My Mum's treacle tart

Treacle Tart

This week’s recipe is a very special treacle tart made using my Mum’s pastry recipe. It’s not quite traditional so I also tell you the changes needed to make it in the completely traditional way in the video below.

Ingredients
For the filling: 1 1/2 cups white breadcumbs

3/4 cup of treacle

Optional

zest and juice of 1/2 a lemon (I don’t like it with treacle so I leave it out)

1/2 cup of raisins or sultanas

1/4 – 1/2 teaspoon of ground ginger

For the pastry

500gm or 1lb 1 1/2oz self raising flour. Use plain flour for a more traditional shortcrust pastry.

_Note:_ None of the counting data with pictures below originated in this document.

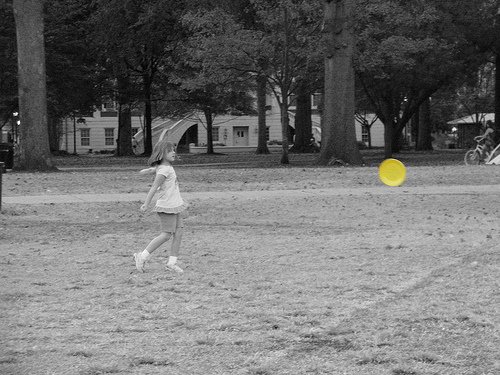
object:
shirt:
[150, 164, 188, 214]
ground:
[80, 250, 246, 369]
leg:
[169, 213, 184, 263]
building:
[2, 51, 403, 176]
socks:
[140, 249, 178, 265]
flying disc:
[378, 158, 406, 186]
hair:
[147, 140, 179, 168]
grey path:
[4, 184, 138, 208]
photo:
[0, 0, 500, 373]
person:
[473, 120, 499, 162]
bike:
[464, 137, 500, 166]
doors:
[233, 126, 248, 144]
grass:
[207, 281, 427, 367]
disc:
[379, 158, 406, 187]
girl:
[133, 141, 187, 274]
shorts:
[157, 212, 184, 233]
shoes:
[133, 252, 147, 273]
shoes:
[162, 264, 183, 273]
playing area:
[152, 272, 459, 373]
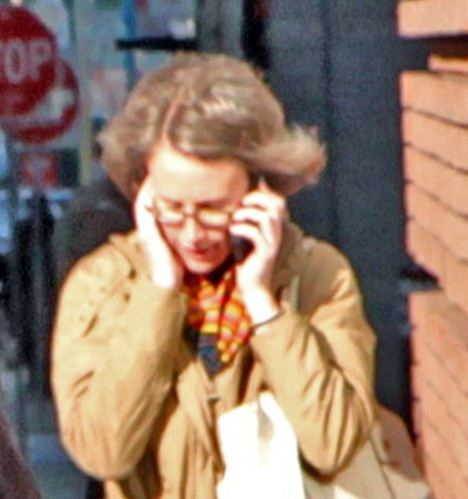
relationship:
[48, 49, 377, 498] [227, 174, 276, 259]
woman talking on cell phone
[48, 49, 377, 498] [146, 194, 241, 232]
woman wearing glasses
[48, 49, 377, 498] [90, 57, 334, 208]
woman has hair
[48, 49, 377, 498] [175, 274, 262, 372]
woman wearing scarf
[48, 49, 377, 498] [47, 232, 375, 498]
woman wearing jacket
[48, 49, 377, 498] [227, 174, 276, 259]
woman holding cell phone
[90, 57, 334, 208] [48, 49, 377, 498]
head of woman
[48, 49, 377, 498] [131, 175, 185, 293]
woman holding hand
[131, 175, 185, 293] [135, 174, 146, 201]
hand to ear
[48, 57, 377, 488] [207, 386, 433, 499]
woman holding bag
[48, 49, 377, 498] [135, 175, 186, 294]
woman holds hand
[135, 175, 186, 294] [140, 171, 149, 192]
hand to ear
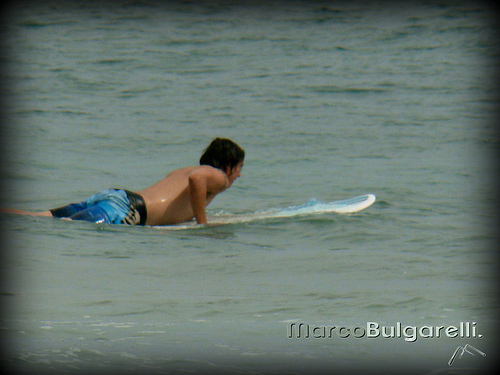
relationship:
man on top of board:
[5, 129, 250, 231] [79, 163, 379, 232]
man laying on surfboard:
[5, 129, 250, 231] [138, 164, 420, 273]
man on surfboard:
[5, 129, 250, 231] [152, 193, 374, 230]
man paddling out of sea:
[5, 129, 250, 231] [1, 5, 489, 368]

250gm or 8 3/4 oz of butter or cooking margarine.

2 eggs mixed with a little water.

1/2 cup of white sugar.

Oven temperature: 190 degrees C or 375 degrees F

This recipe makes 8-10 serves

Method

Preheat your oven.

Rub sugar (or salt), flour and margarine together until it feels like bread-crumbs.

Add egg water and mix gently until combined.

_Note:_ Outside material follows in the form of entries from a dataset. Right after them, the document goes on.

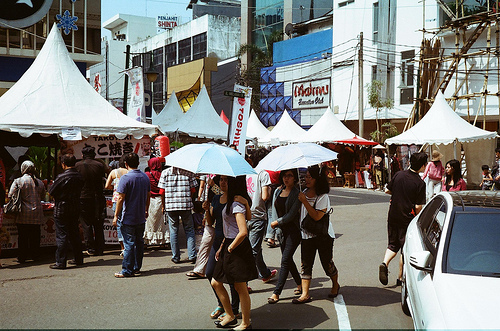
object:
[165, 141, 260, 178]
umbrella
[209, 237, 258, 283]
skirt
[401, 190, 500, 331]
car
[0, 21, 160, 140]
tent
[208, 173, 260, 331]
girl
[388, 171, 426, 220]
tshirt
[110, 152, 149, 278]
people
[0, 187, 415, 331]
street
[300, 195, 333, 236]
bag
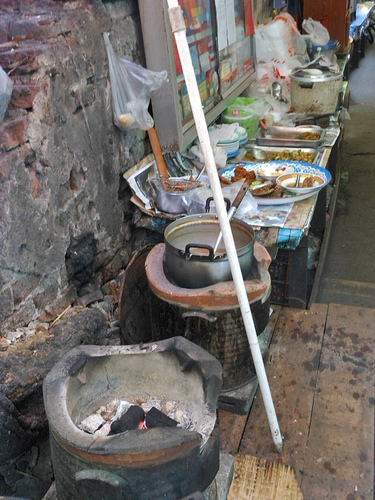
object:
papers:
[215, 0, 237, 52]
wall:
[0, 0, 154, 500]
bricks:
[13, 273, 39, 308]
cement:
[0, 0, 146, 275]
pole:
[167, 0, 284, 454]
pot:
[290, 67, 344, 117]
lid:
[289, 63, 343, 83]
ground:
[262, 128, 321, 138]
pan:
[256, 125, 326, 148]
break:
[65, 234, 96, 289]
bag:
[102, 34, 169, 130]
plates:
[206, 129, 241, 159]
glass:
[173, 0, 254, 128]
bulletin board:
[139, 1, 257, 153]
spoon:
[213, 168, 256, 253]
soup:
[189, 248, 226, 256]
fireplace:
[42, 335, 224, 500]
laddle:
[209, 172, 252, 254]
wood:
[300, 301, 375, 500]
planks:
[225, 303, 332, 500]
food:
[231, 165, 247, 181]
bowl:
[276, 172, 325, 190]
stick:
[163, 0, 284, 453]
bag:
[255, 13, 307, 102]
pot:
[164, 197, 256, 290]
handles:
[205, 196, 231, 212]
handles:
[184, 243, 215, 261]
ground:
[228, 40, 375, 500]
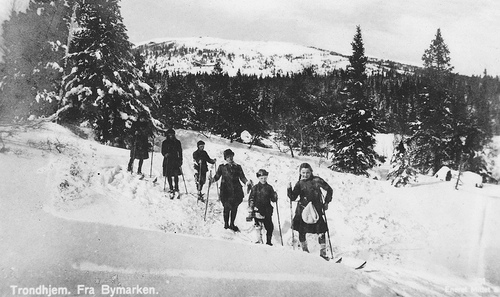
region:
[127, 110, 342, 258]
Skiing children in snow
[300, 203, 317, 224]
Hat hanging from girl's coat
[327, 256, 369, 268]
Points of little girl's skis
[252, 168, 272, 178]
Hat on little boy's head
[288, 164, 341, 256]
Little girl at front of skier line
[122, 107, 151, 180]
Little girl at back of skier line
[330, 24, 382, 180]
Cone shaped pine tree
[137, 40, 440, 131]
Mountain with snow on top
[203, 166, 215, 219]
Ski pole in person's hand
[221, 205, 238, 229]
Legs of skier on slope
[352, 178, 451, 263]
The snow is the color white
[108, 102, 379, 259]
A group of people in the snow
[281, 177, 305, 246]
The woman is holding a ski stick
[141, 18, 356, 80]
The mountain is covered in snow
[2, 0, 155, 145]
The tree is very tall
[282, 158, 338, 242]
The woman is wearing a dress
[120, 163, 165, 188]
The person has on skis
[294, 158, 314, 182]
The head of the woman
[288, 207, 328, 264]
The legs of the woman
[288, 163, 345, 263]
a cross country skier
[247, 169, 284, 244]
a cross country skier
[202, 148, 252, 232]
a cross country skier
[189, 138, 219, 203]
a cross country skier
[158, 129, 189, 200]
a cross country skier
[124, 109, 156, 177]
a cross country skier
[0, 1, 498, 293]
a vintage black and white photograph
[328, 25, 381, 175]
large evergreen tree in distance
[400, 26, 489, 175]
large evergreen tree in distance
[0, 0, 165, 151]
large evergreen tree in distance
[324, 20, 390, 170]
tree covered in green leaves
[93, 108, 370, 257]
row of people standing in snow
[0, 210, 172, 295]
ground covered in snow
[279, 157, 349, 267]
person holding metal ski poles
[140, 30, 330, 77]
mountainside covered in snow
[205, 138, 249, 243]
person in dark clothing standing in snow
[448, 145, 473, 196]
small tree with no leaves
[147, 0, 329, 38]
sky full of hazy clouds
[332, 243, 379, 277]
tip of metal skis in snow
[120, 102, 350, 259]
skiers lined up on the mountainside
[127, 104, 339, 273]
skiers holding ski poles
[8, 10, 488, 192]
trees along the mountainside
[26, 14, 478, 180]
trees dusted with snow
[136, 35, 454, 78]
snow covered mountain in the background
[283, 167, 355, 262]
young girl wearing a skirt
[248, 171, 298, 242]
young boy posing for photo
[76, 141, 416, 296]
tracks in the snow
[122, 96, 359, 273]
six skiers posed on the mountainside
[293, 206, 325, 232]
skirt worn by skier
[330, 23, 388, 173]
tall tree along side the ski path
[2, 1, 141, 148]
tall tree along side the ski path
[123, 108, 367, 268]
line of young skiers in the white snow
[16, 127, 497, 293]
ski tracks in the white snow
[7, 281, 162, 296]
white letters in black and white image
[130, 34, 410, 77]
rolling hills covered with white snow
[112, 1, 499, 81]
high sky with complete cloud cover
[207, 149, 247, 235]
person wearing a dark hat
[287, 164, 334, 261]
young girl carrying a white bag on her waist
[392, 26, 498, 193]
tall tree along side the ski path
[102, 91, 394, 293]
the people are posing for a photo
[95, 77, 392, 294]
they are in the mountains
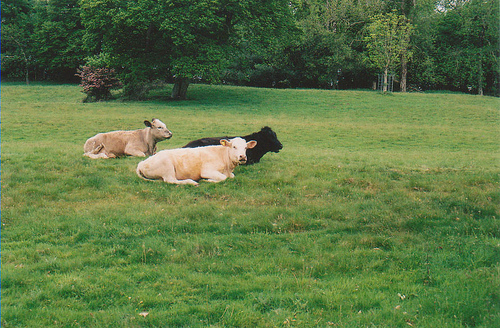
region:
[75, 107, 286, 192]
three cows lying on green grass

Rest in the fridge for half an hour. The pastry, not you.

Roll out and cut a circle to fit an 8″ or 20 cm pie tin.

Grease and flour your pie tin and lay the pastry base in it.

Line the top of the pastry shell with baking paper and weight down with rice or pie weights and bake for 15 minutes.

Combine the bread crumbs and treacle and pour into the baked pie crust.

Cut strips of pastry and lay across the top in a lattice design. Press down around the

Bake for 30 – 35 minutes or until the pastry is golden brown.

Serve with custard or whipped cream.

Custard made without custard powder

Custard Made without Custard Powder

A traditional stove-top custard made without the use of custard powder. Plus you get a little custard trivia in the video :)

Ingredients

All tablespoons are 15ml. Australians should adjust accordingly (depending on whether you have a standard Aussie 20ml tablespoon or a regular 15ml one)

2 US pints/950ml of milk

2tsp vanilla

3tbls of corn flour (US corn starch) for pouring custard or more for thicker custard

4tbls of sugar

2 eggs

Makes 4-12 servings, depending on how hungry you are and whether you’re just nomming custard or serving it with something else.

Method

Mix the cornflour with a little bit of the milk so that it forms a smooth paste.

Put your milk and vanilla in a double boiler (if you’re brave and ave very thick bottomed saucepans you can cook straight on the stove) and heat until almost boiling.

Stir in the cornflour mixture and keep stirring until it thickens.

Once it’s thickened, add the sugar and the beaten eggs and keep stirring until it’s the right consistency.